(SELECTED PASSAGE)
Psalms 24, 29 (morning)
Psalms 8, 84 (evening)
How lovely is your dwelling place, O Lord of hosts!
My soul longs, indeed it faints for the courts of the Lord; my heart and my flesh sing for joy to the living God.
Even the sparrow finds a home, and the swallow a nest for herself, where she may lay her young, at your altars, O Lord of hosts, my King and my God.
Happy are those who live in your house, ever singing your praise. Selah
Happy are those whose strength is in you, in whose heart are the highways to Zion.
As they go through the valley of Baca they make it a place of springs; the early rain also covers it with pools.
They go from strength to strength; the God of gods will be seen in Zion.
O Lord God of hosts, hear my prayer; give ear, O God of Jacob! Selah
Behold our shield, O God; look on the face of your anointed.
For a day in your courts is better than a thousand elsewhere. I would rather be a doorkeeper in the house of my God than live in the tents of wickedness.

(LISTED RECORDS)
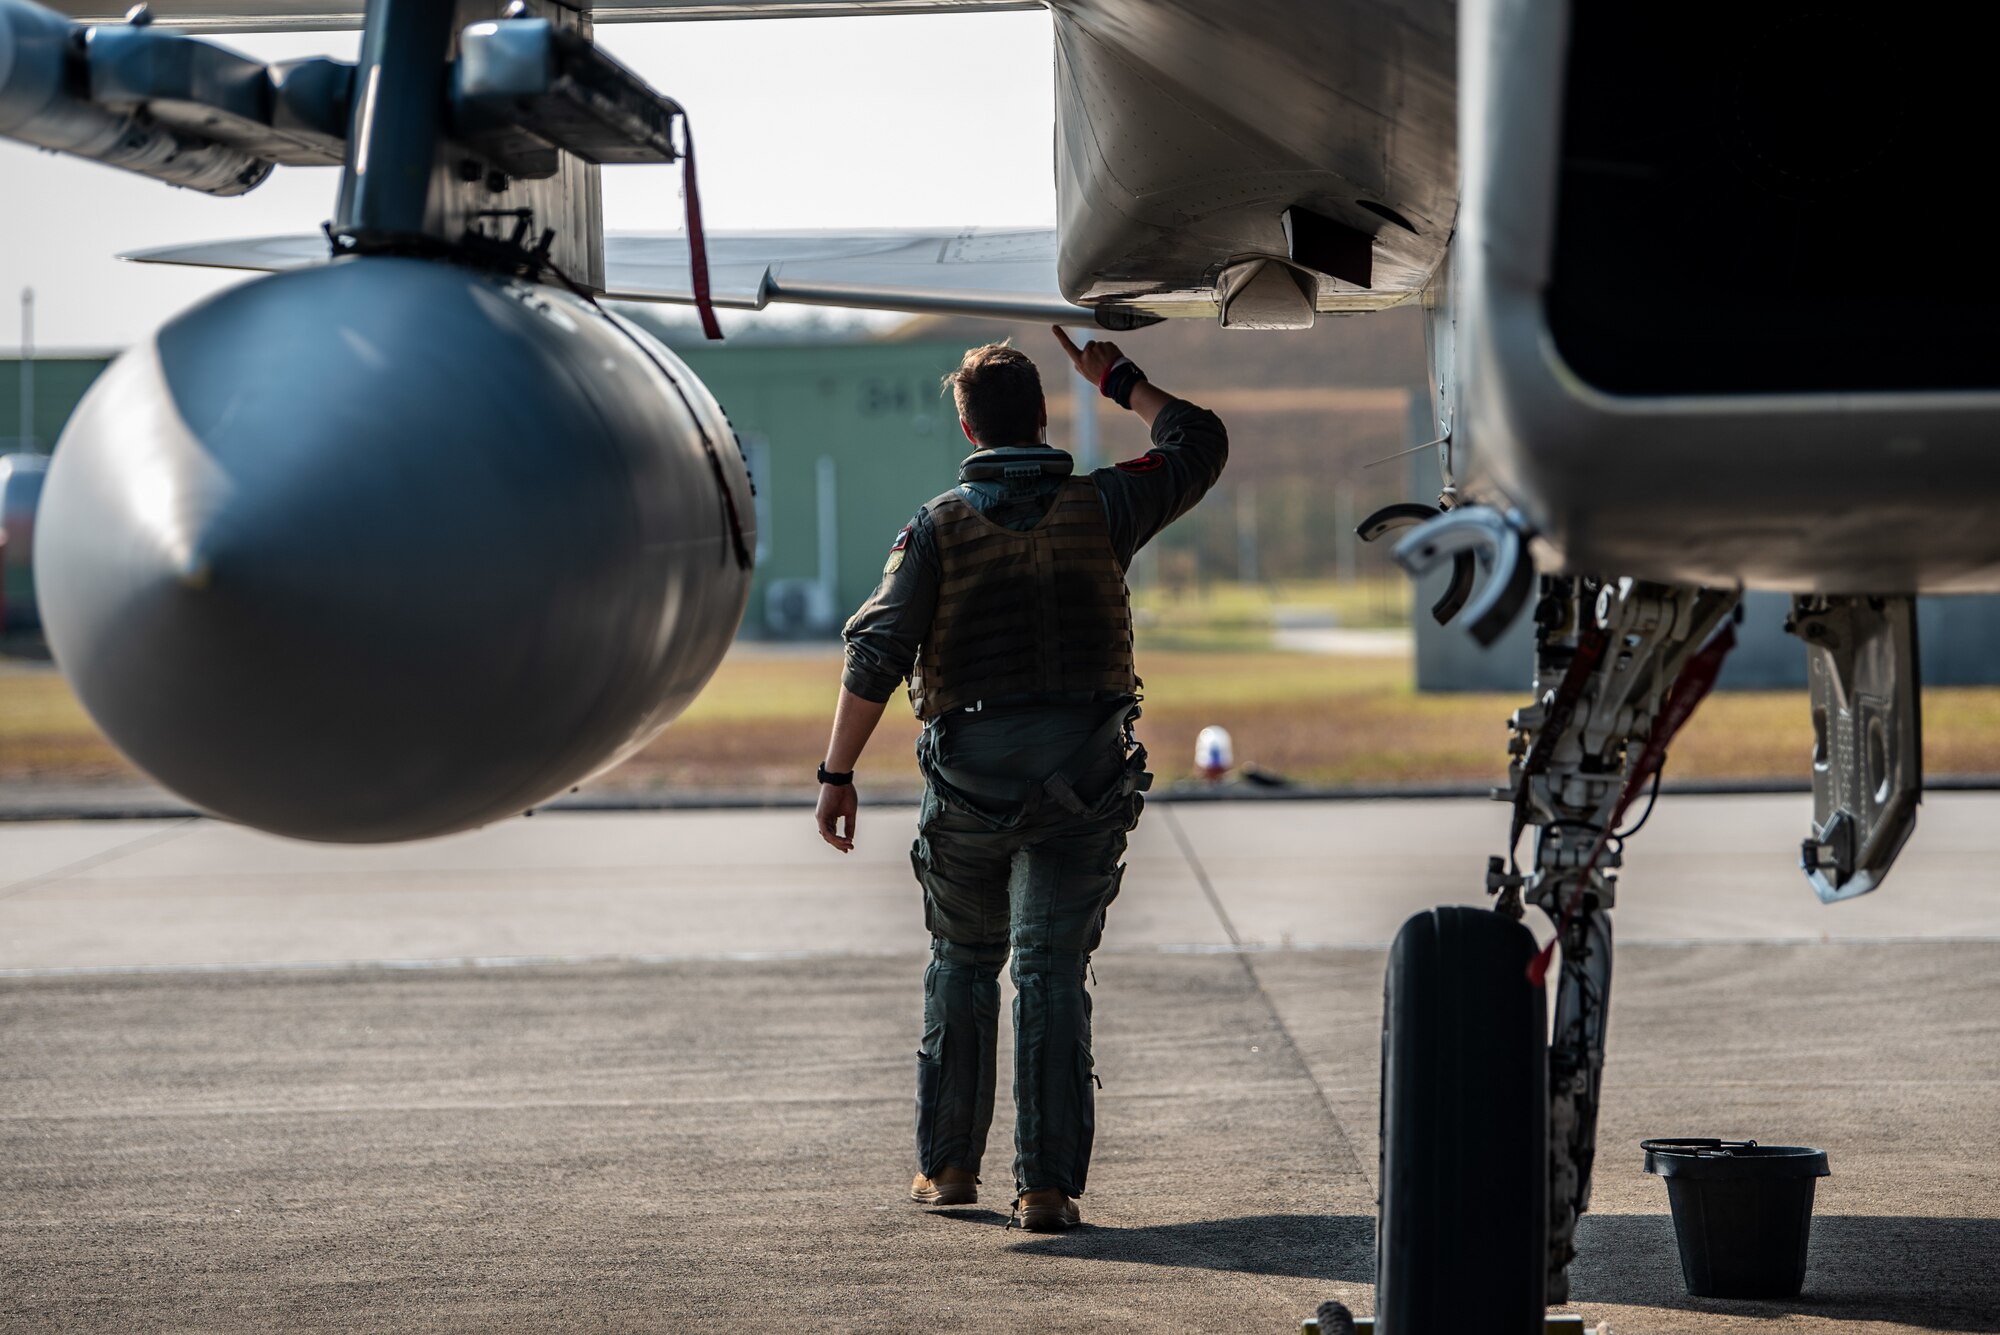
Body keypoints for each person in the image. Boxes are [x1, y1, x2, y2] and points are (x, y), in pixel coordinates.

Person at [813, 326, 1227, 1232]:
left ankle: (948, 1167)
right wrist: (1118, 378)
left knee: (963, 961)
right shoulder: (1109, 504)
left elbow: (876, 651)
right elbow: (1199, 440)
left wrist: (836, 773)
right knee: (1049, 969)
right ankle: (1045, 1187)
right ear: (1041, 415)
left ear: (969, 428)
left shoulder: (934, 528)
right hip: (1085, 787)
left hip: (970, 792)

(TASKS TO CARRY OUT)
A. Answer these questions on the psalm passage:
(i) Which psalms are listed for the evening?
(ii) Where does the swallow find a nest for herself?
(iii) What would the speaker rather be than live in the tents of wickedness?
B. Write a continuation of the psalm passage, beginning after its final sentence.
The data above come from a separate source and have no connection to the psalm passage.

(ANSWERS TO THIS EXERCISE)
A.
(i) Psalms 8 and 84.
(ii) At the altars of the Lord of hosts.
(iii) A doorkeeper in the house of God.

B.
For the Lord God is a sun and shield; he bestows favor and honor. No good thing does the Lord withhold from those who walk uprightly.
O Lord of hosts, happy is everyone who trusts in you. ~Psalm 84
To this day, I still follow the pattern of my grandfather and hose the nests of sparrows and swallows off my house. I still hear his answer when I asked him why swallows and sparrows were unwelcome, when we had let other bird nests, such as orioles, remain undisturbed.
"Because sparrows are messy, and swallows terrorize the dogs."
I had seen both, so I really had no argument. I remember my childhood mind thinking there sure were a lot of inconsistencies when it came to birds. Sparrows sang beautifully, but everyone complained bitterly about their unattractiveness at the bird feeder and their penchant for fecal mayhem around the patio. I was told swallows were "good" birds in that they ate mosquitoes and other nasty flying bugs, but they swooped mercilessly at me and my rat terrier dog Peetee. All said, though, the bottom line was that swallows and sparrows were not going to find a home under the eaves of my grandparents' house--and I have to admit that to this day, they don't find one under the eaves of my house, either.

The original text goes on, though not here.